Enfin, P. Lorino nous rappelle : “La description en terme de processus regroupe et agence les activités selon une logique de finalité”. (RFG, 1995, page 55)
Cette nouvelle approche présente effectivement de nombreux avantages dont celui, majeur, de ne plus se contenter des performances globales du système mais d’analyser également les performances des sous-systèmes, les processus, et de leurs interactions.
L’intérêt étant que par l’amélioration des parties et de leurs interactions on augmente la performance du tout.
Les entreprises mettant en application ce principe peuvent donc :
– Identifier aisément les composantes (les processus) de leurs organisations les moins efficaces dans la réalisation de leurs activités ;
– Traiter les dérives ;
– Améliorer le résultat global.
En synthèse, l’évolution proposée est donc de translater d’une vision de l’entreprise comme ceci :
Vers une vision comme cela :
Avec l’Approche Processus, les performances internes sont matérialisées, les processus faibles sont traités, les processus forts renforcés. Par l’amélioration de ses composantes, le résultat global de l’organisation est amélioré.

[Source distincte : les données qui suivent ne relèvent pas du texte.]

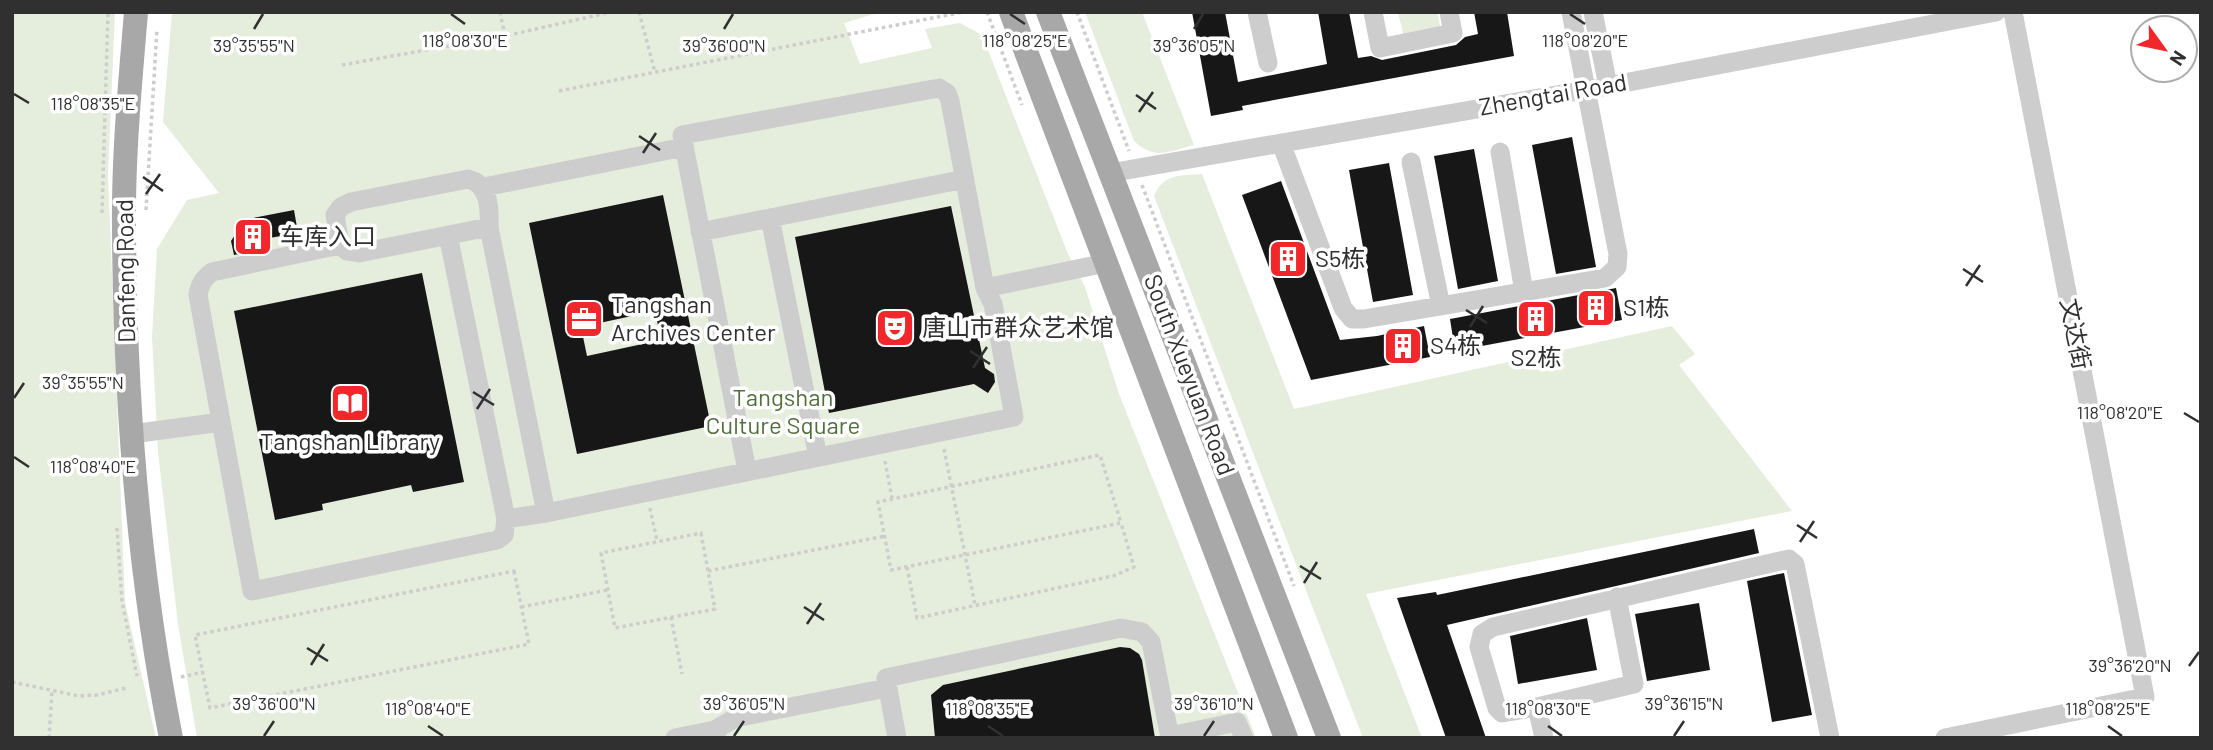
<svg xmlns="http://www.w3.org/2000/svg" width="2213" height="750" font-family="Barlow,'Noto Sans SC',sans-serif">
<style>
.green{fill:#e5eedd}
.building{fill:#171717;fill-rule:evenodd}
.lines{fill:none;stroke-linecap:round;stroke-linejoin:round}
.path{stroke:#cdcdcd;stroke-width:3.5;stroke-dasharray:3.5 3.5;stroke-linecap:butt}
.minor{stroke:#cdcdcd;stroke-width:19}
.major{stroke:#a8a8a8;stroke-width:24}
.ticks{fill:none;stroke:#303030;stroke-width:2.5}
.labels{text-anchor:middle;stroke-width:7;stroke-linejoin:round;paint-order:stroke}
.street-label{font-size:24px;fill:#303030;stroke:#fff}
.poi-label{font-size:24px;fill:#303030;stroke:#fff;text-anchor:start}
.park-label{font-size:24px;fill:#50703a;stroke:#fff}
.ticks-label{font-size:18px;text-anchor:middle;fill:#303030;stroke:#fff;stroke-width:7;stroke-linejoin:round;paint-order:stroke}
</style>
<rect width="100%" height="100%" fill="#fff"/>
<path class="green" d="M12,12H115L108,175L125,602L156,738H12Z
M172,12H881L844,23L860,64L932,48L925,29L960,23L982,35L1068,254L1085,287L1119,394L1256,738H197L178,624L158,452L152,337L157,249L187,200L219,193L163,122Z
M1085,12H1142L1194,145C1169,151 1155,161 1134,141Z
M1398,12H1437L1441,29L1404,37Z
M1202,174L1294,409L1672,326L1695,354L1679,365L1792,511L1366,594L1422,738H1363L1154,196C1164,173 1180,176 1202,174Z"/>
<path class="building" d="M1192,12H1225L1238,82L1327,64L1318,12H1349L1358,58L1371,56L1382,60L1456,45L1465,37L1478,34L1474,12H1507L1514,56L1242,106L1243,110L1211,116Z
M1572,137L1596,267L1556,274L1532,145Z
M1474,149L1498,281L1458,289L1434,156Z
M1389,163L1413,295L1373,302L1349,170Z
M1281,181L1340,340L1377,336L1424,326L1430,357L1311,380L1242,195Z
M663,195L711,426L577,454L529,223ZM655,311L661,340L587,356L581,327Z
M951,206L985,368L994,374L995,382L988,393L974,384L829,413L795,237Z
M294,210L298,233L252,241L254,251L234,255L231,241L242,224L248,219Z
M422,273L464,482L413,492L411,485L322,504L323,510L275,520L234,311Z
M1616,288L1622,320L1455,351L1450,319Z
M1754,529L1759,553L1447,625L1486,738H1446L1397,598L1436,592L1437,595Z
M1784,573L1812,715L1772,722L1747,581Z
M1699,603L1710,670L1647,681L1635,614Z
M1587,618L1597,670L1518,684L1510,636Z
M1120,647L1130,648L1139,654L1142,660L1155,738H935L931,695L943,685Z"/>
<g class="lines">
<path class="path" d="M500,12L505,36
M639,12L655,72
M987,12L1022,105
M1077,12L1129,151
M342,65L505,36L611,12
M559,91L963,12
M1142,185L1294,586
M146,210L157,29
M102,213L108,12
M944,449L975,605
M885,461L892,498
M650,508L657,541
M117,528L122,601L137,676
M701,533L715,609L615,628L601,553Z
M907,567L917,618L1113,576L1134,567L1121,523L891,570L878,502L1100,455L1121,523
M514,571L529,644L210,708L195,635Z
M708,571L885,536
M521,607L608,590
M671,617L682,674
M181,677L203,672
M12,682L79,696L97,695L126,688
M49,738L52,691"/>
<path class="minor" d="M1257,12L1268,63
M1373,12L1380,48L1453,33L1449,12
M1593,12L1608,86
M1281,143L1343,308L1352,319H1364L1605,278L1617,267L1618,254L1571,12
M1500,152L1524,292
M1411,162L1441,306
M1110,173L1608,86L1996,12
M484,187L684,147
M770,218L818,457
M489,227L359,253L347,251L340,245L335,215L341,207L351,202L468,179C489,184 490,208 489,227L546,513L506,519
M700,232L965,179
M340,245L212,272C203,279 200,284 198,295L252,591L497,540L504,535L506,519L448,235
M132,434L221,422
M747,471L682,135L939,88L947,93L950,101L985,288L1106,263
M546,513L1014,417L993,304L985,288
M1537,707L1634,684L1617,597
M715,730L735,718L887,688
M1170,736L1237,722L1244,738
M675,738L715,730L717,738
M897,738L886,678L1121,628L1142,632L1151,642L1170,738
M1544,738L1537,707L1502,713L1497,708L1479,647L1482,634L1493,627L1789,559L1795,564L1830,738
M1945,738L2145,697L2013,12"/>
<path class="major" d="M136,12C130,85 123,157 124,230C125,400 138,571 171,738
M1011,12L1286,738
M1048,12L1329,738"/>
</g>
<path class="ticks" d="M451,14L465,24M1010,14L1025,24M1570,14L1585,24M254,29L263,14M724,29L733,14M1194,29L1203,14M14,94L29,103M1136,95L1156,109M1139,112L1153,92M639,136L660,150M643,153L656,133M143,177L163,191M146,194L160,174M1963,269L1983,282M1966,286L1980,265M1466,310L1487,323M1470,327L1483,306M970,351L990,364M973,368L987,347M473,392L494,405M14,398L24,383M477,409L490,389M2184,413L2199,422M14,457L29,467M1797,525L1817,538M1800,542L1814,521M1300,566L1321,579M1304,583L1317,562M804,607L824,620M807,624L821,603M307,648L328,661M311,665L324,644M2189,666L2199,652M428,726L443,736M988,726L1003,736M1548,726L1562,736M2108,726L2122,736M264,736L274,721M734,736L744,721M1204,736L1214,721M1674,736L1684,721"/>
<defs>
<g id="building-square" transform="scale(2.0125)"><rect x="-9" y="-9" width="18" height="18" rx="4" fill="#f2272c" stroke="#fff"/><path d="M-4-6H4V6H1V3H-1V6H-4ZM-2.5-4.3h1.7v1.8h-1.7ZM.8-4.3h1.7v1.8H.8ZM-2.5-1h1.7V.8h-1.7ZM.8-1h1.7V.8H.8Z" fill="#fff"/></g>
<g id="office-square" transform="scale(2.0125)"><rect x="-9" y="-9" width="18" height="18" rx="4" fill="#f2272c" stroke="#fff"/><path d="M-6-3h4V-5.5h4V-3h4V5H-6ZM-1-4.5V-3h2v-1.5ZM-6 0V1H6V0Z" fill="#fff"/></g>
<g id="theatre-square" transform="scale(2.0125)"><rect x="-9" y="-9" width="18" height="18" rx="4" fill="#f2272c" stroke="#fff"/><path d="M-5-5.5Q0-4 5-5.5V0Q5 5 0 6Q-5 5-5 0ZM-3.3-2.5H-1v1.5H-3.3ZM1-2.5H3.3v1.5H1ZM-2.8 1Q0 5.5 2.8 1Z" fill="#fff"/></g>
<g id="library-square" transform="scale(2.0125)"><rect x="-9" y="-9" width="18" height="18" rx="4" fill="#f2272c" stroke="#fff"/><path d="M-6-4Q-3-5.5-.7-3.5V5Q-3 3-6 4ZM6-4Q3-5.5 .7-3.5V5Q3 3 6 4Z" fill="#fff"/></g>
</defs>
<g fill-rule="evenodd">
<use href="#building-square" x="253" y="237"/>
<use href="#building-square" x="1288" y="259"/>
<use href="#building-square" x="1596" y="308"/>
<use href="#office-square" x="584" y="319"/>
<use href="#building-square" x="1536" y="319"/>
<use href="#theatre-square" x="895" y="328"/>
<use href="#building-square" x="1403" y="346"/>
<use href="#library-square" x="350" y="403"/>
</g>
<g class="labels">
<g class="street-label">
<text transform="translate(1553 95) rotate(-10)" y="8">Zhengtai Road</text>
<text transform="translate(126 271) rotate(-91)" y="8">Danfeng Road</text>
<text transform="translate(2075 334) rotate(79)" y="8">文达街</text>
<text transform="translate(1189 375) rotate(69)" y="8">South Xueyuan Road</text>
</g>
<g class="poi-label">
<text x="280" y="245">车库入口</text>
<text x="1315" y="267">S5栋</text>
<text x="611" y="313">Tangshan<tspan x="611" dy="28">Archives Center</tspan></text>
<text x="1623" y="316">S1栋</text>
<text x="922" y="336">唐山市群众艺术馆</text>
<text x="1430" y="354">S4栋</text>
<text x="1536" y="366" text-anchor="middle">S2栋</text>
<text x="350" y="450" text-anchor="middle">Tangshan Library</text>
</g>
<g class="park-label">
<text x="783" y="406">Tangshan<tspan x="783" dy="28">Culture Square</tspan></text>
</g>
</g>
<g class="ticks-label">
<text x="465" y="47">118°08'30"E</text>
<text x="1585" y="47">118°08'20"E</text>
<text x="1025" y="47">118°08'25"E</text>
<text x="724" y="52">39°36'00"N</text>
<text x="1194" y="52">39°36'05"N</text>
<text x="254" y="52">39°35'55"N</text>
<text x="93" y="110">118°08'35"E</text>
<text x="83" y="389">39°35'55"N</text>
<text x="2120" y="419">118°08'20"E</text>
<text x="93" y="473">118°08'40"E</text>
<text x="2130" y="672">39°36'20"N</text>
<text x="274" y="710">39°36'00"N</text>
<text x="744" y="710">39°36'05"N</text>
<text x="1214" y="710">39°36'10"N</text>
<text x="1684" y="710">39°36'15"N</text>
<text x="428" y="715">118°08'40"E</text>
<text x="988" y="715">118°08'35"E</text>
<text x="1548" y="715">118°08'30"E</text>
<text x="2108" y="715">118°08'25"E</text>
</g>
<rect width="2213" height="750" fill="none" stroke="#303030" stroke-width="28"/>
<g transform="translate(2164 49) rotate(123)"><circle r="33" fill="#ffffff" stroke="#acacac" stroke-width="2"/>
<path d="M0-5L12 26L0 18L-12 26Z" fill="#f2272c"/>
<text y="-10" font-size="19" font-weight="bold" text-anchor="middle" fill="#303030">N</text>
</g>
</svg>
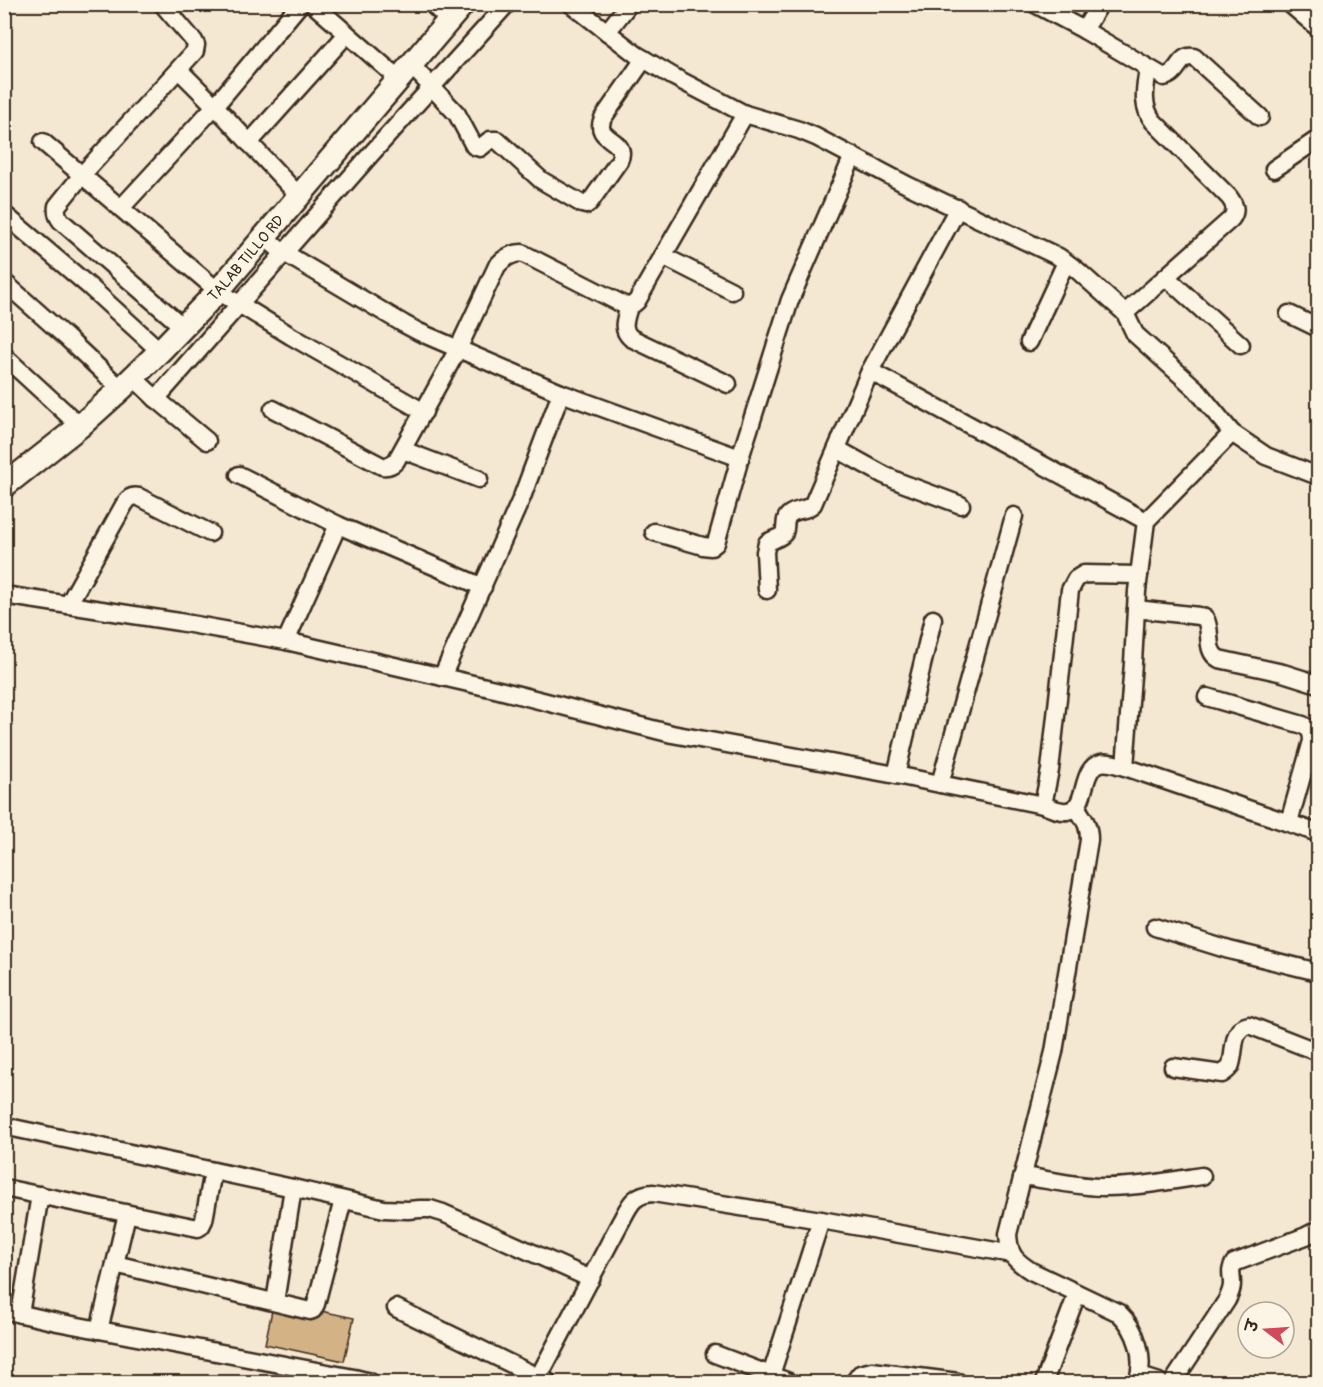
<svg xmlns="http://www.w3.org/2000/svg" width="1323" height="1387" viewBox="0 0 1323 1387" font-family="Pangolin,'Playpen Sans Deva',sans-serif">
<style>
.building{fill:#d3b386;stroke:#3b2a1e;stroke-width:1.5}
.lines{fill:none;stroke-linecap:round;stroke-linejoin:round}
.minor-casing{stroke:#3b2a1e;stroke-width:21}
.secondary-casing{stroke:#3b2a1e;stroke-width:27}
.minor{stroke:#fcf5e5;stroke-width:16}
.secondary{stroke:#fcf5e5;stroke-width:22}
.labels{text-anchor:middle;stroke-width:6;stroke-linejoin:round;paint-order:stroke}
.street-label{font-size:15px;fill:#3b2a1e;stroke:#fcf5e5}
</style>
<rect width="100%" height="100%" fill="#f4e8d2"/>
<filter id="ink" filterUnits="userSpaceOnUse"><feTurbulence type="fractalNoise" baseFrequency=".0167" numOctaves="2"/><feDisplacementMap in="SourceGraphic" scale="12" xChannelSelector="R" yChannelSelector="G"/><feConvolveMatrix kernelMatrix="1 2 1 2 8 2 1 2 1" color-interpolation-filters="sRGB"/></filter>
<g filter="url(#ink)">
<polygon class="building" points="274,1301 354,1318 344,1361 265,1344"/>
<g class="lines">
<g class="minor-casing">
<g id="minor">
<polyline points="313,4 400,80"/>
<polyline points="432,4 450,21"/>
<polyline points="571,4 637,55 674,77 745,114 799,130 816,137 909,186 1059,257 1077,270 1125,313 1135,334 1196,389 1232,433 1266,456 1318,476"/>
<path d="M1035,4l49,26 80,47c16,-3 14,-23 30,-20l66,60"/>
<polyline points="1290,4 1318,28"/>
<path d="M164,6l30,35 2,4 -1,6 -113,124 -25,31c-1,6 0,10 4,15l122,106"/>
<polyline points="1084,30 1100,4"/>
<polyline points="607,32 629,4"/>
<path d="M412,66l45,48 17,32 6,2 10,-8h7l44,40 41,24 4,1 4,-3 29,-41c11,-23 -27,-19 -16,-43l41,-59"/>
<polyline points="179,70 215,106 299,196"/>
<polyline points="43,142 218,291 291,336 424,412"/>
<polyline points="249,143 347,34"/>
<polyline points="1274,169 1318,139"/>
<polyline points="121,208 215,106 300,4"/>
<polyline points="4,214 90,287 160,351"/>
<polyline points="265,237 281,251 404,324 419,332 561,393 740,458"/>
<polyline points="663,256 732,291"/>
<polyline points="1166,277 1241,345"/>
<polyline points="4,282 67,338 121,389"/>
<path d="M629,306c-3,12 -9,23 2,32l97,46"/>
<path d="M1125,313l106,-94c6,-8 4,-14 -2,-22l-76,-76c-13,-17 -7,-35 -5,-53"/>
<polyline points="1289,314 1318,328"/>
<polyline points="1029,342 1066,262"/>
<polyline points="4,356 80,426"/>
<polyline points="870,371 1146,521"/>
<polyline points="133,377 153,396 207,441"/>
<polyline points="156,399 371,154 507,4"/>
<path d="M273,409l109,57c6,1 10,-1 14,-5l62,-112 39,-83c7,-8 14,-13 25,-13l102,52c6,2 9,0 13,-4l108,-187"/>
<polyline points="837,449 884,475 902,483 961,505"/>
<polyline points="403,450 479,479"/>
<polyline points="239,475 338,525 483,587"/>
<polyline points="654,532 703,546 711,547 716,543 740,458 790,300 853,156"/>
<path d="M767,590l-2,-38 2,-9c5,-4 14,-5 17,-10 3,-7 -1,-14 6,-19 7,-5 16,-3 23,-10l57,-133 88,-163"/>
<path d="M4,595l175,27 107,19 213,49 173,44 224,41 147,30c8,3 16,7 24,6 22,-2 12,-43 34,-48 7,-2 16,2 24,4l193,66"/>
<path d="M68,605l56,-100c4,-6 7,-10 15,-8l71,36"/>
<path d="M1136,609l63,7 6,2c8,13 -1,33 14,41l64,14 35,11"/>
<polyline points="286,641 338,525"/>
<polyline points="442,677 522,497 561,393"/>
<path d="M1207,697l96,28c7,4 9,7 9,16l-23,81"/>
<polyline points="1125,767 1133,663 1137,591 1146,521 1232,433"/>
<polyline points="896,775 933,619"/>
<polyline points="940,784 1014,516"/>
<polyline points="1043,805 1050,770 1070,590 1076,579 1084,574 1139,575"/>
<path d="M1076,807c8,12 13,17 13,33l-35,212 -46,182c1,21 6,26 23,37l88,42c18,17 27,46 18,69"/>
<polyline points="1155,927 1229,950 1318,972"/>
<path d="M1173,1067l49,7c3,-2 6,-4 8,-7 6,-13 0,-39 19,-42l69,27"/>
<polyline points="4,1126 293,1188 384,1209 408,1210 420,1209 430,1209 443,1213 591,1279"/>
<path d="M1023,1176c27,4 55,11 82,11 32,0 65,-6 97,-11"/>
<polyline points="4,1188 198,1228 201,1226 204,1220 213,1171"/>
<polyline points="115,1264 310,1311 313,1310 316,1304 343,1200"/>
<polyline points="275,1302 293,1188"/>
<polyline points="396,1308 548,1382"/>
<polyline points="4,1310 57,1322 354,1378 370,1382"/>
<polyline points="20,1314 40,1195"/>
<polyline points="99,1330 127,1214"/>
<polyline points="715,1354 789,1382"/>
<polyline points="771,1375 821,1220"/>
<polyline points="1140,1376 1159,1382"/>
<path d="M536,1382l84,-159c9,-16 12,-29 33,-30l168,27 191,34"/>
<polyline points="854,1382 860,1374 872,1371 958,1382"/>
<polyline points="1044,1382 1077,1294"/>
<path d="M1173,1382l54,-82c3,-6 5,-10 5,-16 0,-9 -3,-13 2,-21l72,-27 12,-6"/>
</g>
</g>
<g class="secondary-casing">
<g id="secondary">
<path id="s1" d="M4,486l76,-60 41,-37 39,-38 58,-60 245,-287"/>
</g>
</g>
<use href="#minor" class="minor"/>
<use href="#secondary" class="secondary"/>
</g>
</g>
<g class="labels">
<g class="street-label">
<text dy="5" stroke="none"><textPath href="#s1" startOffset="333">TALAB TILLO RD</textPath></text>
</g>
</g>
<rect width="1323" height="1387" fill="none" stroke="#fcf5e5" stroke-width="24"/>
<rect x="12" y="12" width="1299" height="1363" fill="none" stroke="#3b2a1e" stroke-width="2" filter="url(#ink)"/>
<g transform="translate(1266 1330) rotate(287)"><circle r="28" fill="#fcf5e5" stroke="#afa495" stroke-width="1.5"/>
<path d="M0-4.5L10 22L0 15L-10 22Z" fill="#d1495b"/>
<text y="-9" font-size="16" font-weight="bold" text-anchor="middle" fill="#3b2a1e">उ</text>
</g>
</svg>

Si nous voulions donc faire une synthèse des différentes notions et définitions qui nous sont offertes par la littérature, nous pourrions écrire :
L’Approche Processus consiste à considérer l’entreprise comme un système composé de sous-systèmes (processus), s’influençant mutuellement à travers des interactions et ayant leurs objectifs propres mais travaillant de concert, vers un but commun.